** DATASET follows **

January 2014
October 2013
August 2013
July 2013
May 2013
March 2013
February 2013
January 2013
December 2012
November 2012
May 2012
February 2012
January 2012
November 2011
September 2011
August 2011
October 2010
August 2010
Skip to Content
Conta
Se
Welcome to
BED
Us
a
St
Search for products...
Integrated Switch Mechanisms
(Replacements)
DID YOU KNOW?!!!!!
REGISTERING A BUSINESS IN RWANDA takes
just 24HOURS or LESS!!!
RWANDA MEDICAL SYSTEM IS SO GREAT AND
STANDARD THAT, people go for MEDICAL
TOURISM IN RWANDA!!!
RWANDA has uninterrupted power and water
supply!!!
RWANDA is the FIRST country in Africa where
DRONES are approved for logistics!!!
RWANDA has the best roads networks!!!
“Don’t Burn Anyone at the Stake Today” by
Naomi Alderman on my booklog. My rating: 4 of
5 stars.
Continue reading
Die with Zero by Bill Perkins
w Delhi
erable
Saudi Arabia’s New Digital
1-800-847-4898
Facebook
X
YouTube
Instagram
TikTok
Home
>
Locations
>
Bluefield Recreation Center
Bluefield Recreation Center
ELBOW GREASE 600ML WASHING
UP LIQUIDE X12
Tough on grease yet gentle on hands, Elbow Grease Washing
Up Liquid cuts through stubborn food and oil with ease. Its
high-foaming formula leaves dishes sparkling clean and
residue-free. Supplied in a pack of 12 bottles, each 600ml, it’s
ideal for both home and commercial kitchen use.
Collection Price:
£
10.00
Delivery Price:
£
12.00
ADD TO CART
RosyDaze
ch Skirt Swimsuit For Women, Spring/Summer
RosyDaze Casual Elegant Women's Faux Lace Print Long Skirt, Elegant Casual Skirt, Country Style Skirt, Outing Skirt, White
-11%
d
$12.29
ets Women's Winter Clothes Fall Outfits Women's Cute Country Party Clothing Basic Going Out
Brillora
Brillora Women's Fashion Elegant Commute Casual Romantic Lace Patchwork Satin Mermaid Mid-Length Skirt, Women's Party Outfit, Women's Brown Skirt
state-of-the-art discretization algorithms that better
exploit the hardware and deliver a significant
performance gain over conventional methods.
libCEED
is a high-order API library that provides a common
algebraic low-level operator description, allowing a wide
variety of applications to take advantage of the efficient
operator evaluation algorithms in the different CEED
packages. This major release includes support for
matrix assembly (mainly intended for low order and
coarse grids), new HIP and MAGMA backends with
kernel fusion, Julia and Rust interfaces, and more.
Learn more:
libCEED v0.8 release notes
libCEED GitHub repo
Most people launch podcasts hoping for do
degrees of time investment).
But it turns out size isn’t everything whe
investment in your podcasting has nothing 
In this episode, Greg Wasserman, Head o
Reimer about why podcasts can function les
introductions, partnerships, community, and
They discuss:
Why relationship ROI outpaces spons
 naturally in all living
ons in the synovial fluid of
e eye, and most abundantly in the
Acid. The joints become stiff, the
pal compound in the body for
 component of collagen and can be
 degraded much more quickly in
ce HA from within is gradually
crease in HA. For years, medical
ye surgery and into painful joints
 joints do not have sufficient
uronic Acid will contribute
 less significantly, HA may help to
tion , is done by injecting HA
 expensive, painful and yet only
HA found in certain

** End of DATASET **

— PROBLEM DETAILS —
The records above should be reproduced in full, exactly as they read.

— OUTPUT OF THE TASK —
January 2014
October 2013
August 2013
July 2013
May 2013
March 2013
February 2013
January 2013
December 2012
November 2012
May 2012
February 2012
January 2012
November 2011
September 2011
August 2011
October 2010
August 2010
Skip to Content
Conta
Se
Welcome to
BED
Us
a
St
Search for products...
Integrated Switch Mechanisms
(Replacements)
DID YOU KNOW?!!!!!
REGISTERING A BUSINESS IN RWANDA takes
just 24HOURS or LESS!!!
RWANDA MEDICAL SYSTEM IS SO GREAT AND
STANDARD THAT, people go for MEDICAL
TOURISM IN RWANDA!!!
RWANDA has uninterrupted power and water
supply!!!
RWANDA is the FIRST country in Africa where
DRONES are approved for logistics!!!
RWANDA has the best roads networks!!!
“Don’t Burn Anyone at the Stake Today” by
Naomi Alderman on my booklog. My rating: 4 of
5 stars.
Continue reading
Die with Zero by Bill Perkins
w Delhi
erable
Saudi Arabia’s New Digital
1-800-847-4898
Facebook
X
YouTube
Instagram
TikTok
Home
>
Locations
>
Bluefield Recreation Center
Bluefield Recreation Center
ELBOW GREASE 600ML WASHING
UP LIQUIDE X12
Tough on grease yet gentle on hands, Elbow Grease Washing
Up Liquid cuts through stubborn food and oil with ease. Its
high-foaming formula leaves dishes sparkling clean and
residue-free. Supplied in a pack of 12 bottles, each 600ml, it’s
ideal for both home and commercial kitchen use.
Collection Price:
£
10.00
Delivery Price:
£
12.00
ADD TO CART
RosyDaze
ch Skirt Swimsuit For Women, Spring/Summer
RosyDaze Casual Elegant Women's Faux Lace Print Long Skirt, Elegant Casual Skirt, Country Style Skirt, Outing Skirt, White
-11%
d
$12.29
ets Women's Winter Clothes Fall Outfits Women's Cute Country Party Clothing Basic Going Out
Brillora
Brillora Women's Fashion Elegant Commute Casual Romantic Lace Patchwork Satin Mermaid Mid-Length Skirt, Women's Party Outfit, Women's Brown Skirt
state-of-the-art discretization algorithms that better
exploit the hardware and deliver a significant
performance gain over conventional methods.
libCEED
is a high-order API library that provides a common
algebraic low-level operator description, allowing a wide
variety of applications to take advantage of the efficient
operator evaluation algorithms in the different CEED
packages. This major release includes support for
matrix assembly (mainly intended for low order and
coarse grids), new HIP and MAGMA backends with
kernel fusion, Julia and Rust interfaces, and more.
Learn more:
libCEED v0.8 release notes
libCEED GitHub repo
Most people launch podcasts hoping for do
degrees of time investment).
But it turns out size isn’t everything whe
investment in your podcasting has nothing 
In this episode, Greg Wasserman, Head o
Reimer about why podcasts can function les
introductions, partnerships, community, and
They discuss:
Why relationship ROI outpaces spons
 naturally in all living
ons in the synovial fluid of
e eye, and most abundantly in the
Acid. The joints become stiff, the
pal compound in the body for
 component of collagen and can be
 degraded much more quickly in
ce HA from within is gradually
crease in HA. For years, medical
ye surgery and into painful joints
 joints do not have sufficient
uronic Acid will contribute
 less significantly, HA may help to
tion , is done by injecting HA
 expensive, painful and yet only
HA found in certain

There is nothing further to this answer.